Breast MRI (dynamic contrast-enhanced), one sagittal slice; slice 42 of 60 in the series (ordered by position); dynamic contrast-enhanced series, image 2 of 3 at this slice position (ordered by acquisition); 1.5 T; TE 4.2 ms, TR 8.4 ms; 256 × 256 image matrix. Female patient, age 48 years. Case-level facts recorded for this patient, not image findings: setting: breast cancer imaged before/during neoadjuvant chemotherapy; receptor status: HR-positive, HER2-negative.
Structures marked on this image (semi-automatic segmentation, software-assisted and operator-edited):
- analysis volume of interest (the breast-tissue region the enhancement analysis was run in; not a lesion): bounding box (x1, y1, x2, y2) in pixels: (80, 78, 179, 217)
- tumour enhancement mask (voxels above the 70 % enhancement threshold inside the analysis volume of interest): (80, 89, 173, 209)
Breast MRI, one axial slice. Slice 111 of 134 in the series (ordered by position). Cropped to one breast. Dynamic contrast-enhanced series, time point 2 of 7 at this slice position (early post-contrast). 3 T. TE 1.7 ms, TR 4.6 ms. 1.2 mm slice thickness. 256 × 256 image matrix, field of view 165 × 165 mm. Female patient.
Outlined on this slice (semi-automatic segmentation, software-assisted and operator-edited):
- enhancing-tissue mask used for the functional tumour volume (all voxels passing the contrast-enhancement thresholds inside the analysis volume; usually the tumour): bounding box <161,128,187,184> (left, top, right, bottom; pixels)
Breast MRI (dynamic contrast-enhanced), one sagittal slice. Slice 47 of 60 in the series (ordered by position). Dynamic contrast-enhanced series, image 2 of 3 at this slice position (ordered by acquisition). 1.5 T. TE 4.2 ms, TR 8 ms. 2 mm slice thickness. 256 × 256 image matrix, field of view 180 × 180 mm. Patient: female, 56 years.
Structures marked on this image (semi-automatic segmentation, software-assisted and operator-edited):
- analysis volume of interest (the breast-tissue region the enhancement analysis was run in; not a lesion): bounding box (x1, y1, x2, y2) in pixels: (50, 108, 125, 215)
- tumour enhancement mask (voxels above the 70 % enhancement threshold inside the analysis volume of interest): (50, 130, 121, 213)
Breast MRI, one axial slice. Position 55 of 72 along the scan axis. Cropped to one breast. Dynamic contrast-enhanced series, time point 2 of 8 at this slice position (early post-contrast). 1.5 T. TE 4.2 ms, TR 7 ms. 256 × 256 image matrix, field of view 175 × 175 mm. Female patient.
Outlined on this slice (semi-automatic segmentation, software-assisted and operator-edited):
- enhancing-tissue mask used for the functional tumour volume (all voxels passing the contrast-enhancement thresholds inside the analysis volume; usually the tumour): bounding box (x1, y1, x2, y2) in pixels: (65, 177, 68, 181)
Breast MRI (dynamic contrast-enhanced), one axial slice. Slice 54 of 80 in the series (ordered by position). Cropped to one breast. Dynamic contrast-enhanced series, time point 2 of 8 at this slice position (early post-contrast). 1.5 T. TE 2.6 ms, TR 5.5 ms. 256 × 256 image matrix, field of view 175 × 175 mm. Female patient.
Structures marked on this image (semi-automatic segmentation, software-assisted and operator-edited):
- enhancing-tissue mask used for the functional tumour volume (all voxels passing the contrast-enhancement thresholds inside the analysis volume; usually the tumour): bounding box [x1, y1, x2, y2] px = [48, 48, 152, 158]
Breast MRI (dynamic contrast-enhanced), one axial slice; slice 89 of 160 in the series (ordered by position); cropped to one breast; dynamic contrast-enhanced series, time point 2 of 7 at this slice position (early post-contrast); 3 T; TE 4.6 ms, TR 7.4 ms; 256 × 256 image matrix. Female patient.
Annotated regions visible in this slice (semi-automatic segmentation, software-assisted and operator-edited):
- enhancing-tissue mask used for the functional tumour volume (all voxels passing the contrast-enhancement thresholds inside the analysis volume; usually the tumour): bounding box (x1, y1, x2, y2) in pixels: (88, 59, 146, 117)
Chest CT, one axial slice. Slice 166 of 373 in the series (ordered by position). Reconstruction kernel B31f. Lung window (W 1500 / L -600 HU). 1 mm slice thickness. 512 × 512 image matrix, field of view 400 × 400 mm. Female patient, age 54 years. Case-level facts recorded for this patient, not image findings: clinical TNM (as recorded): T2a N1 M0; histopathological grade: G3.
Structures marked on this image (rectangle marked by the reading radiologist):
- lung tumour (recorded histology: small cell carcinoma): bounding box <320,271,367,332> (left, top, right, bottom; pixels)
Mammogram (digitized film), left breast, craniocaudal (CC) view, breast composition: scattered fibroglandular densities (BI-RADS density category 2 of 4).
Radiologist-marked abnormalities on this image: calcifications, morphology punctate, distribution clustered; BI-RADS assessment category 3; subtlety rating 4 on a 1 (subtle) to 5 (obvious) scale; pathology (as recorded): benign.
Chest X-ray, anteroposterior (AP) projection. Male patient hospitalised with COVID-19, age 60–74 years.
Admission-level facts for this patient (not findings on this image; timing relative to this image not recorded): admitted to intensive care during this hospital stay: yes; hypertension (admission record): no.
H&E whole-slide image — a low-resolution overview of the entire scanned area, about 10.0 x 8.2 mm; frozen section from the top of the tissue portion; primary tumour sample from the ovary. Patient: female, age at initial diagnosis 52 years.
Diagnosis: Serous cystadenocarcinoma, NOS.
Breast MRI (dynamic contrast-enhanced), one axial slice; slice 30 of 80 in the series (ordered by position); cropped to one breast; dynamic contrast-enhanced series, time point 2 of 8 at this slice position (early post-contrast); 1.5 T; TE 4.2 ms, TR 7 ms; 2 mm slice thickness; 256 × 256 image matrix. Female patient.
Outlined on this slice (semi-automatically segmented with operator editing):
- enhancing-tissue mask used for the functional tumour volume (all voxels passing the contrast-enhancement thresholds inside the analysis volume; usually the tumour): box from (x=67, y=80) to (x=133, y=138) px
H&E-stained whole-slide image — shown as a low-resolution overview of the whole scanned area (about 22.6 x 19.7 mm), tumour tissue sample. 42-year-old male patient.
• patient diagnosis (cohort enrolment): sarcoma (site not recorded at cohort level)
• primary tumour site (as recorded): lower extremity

• • • • •

## Task to carry out
Copy exactly, and only, the lines from the line that contains "thickness; 256 × 256 image matrix. Female patient." through the end of the data above.

## Exercise solution
Breast MRI (dynamic contrast-enhanced), one axial slice; slice 30 of 80 in the series (ordered by position); cropped to one breast; dynamic contrast-enhanced series, time point 2 of 8 at this slice position (early post-contrast); 1.5 T; TE 4.2 ms, TR 7 ms; 2 mm slice thickness; 256 × 256 image matrix. Female patient.
Outlined on this slice (semi-automatically segmented with operator editing):
- enhancing-tissue mask used for the functional tumour volume (all voxels passing the contrast-enhancement thresholds inside the analysis volume; usually the tumour): box from (x=67, y=80) to (x=133, y=138) px
H&E-stained whole-slide image — shown as a low-resolution overview of the whole scanned area (about 22.6 x 19.7 mm), tumour tissue sample. 42-year-old male patient.
• patient diagnosis (cohort enrolment): sarcoma (site not recorded at cohort level)
• primary tumour site (as recorded): lower extremity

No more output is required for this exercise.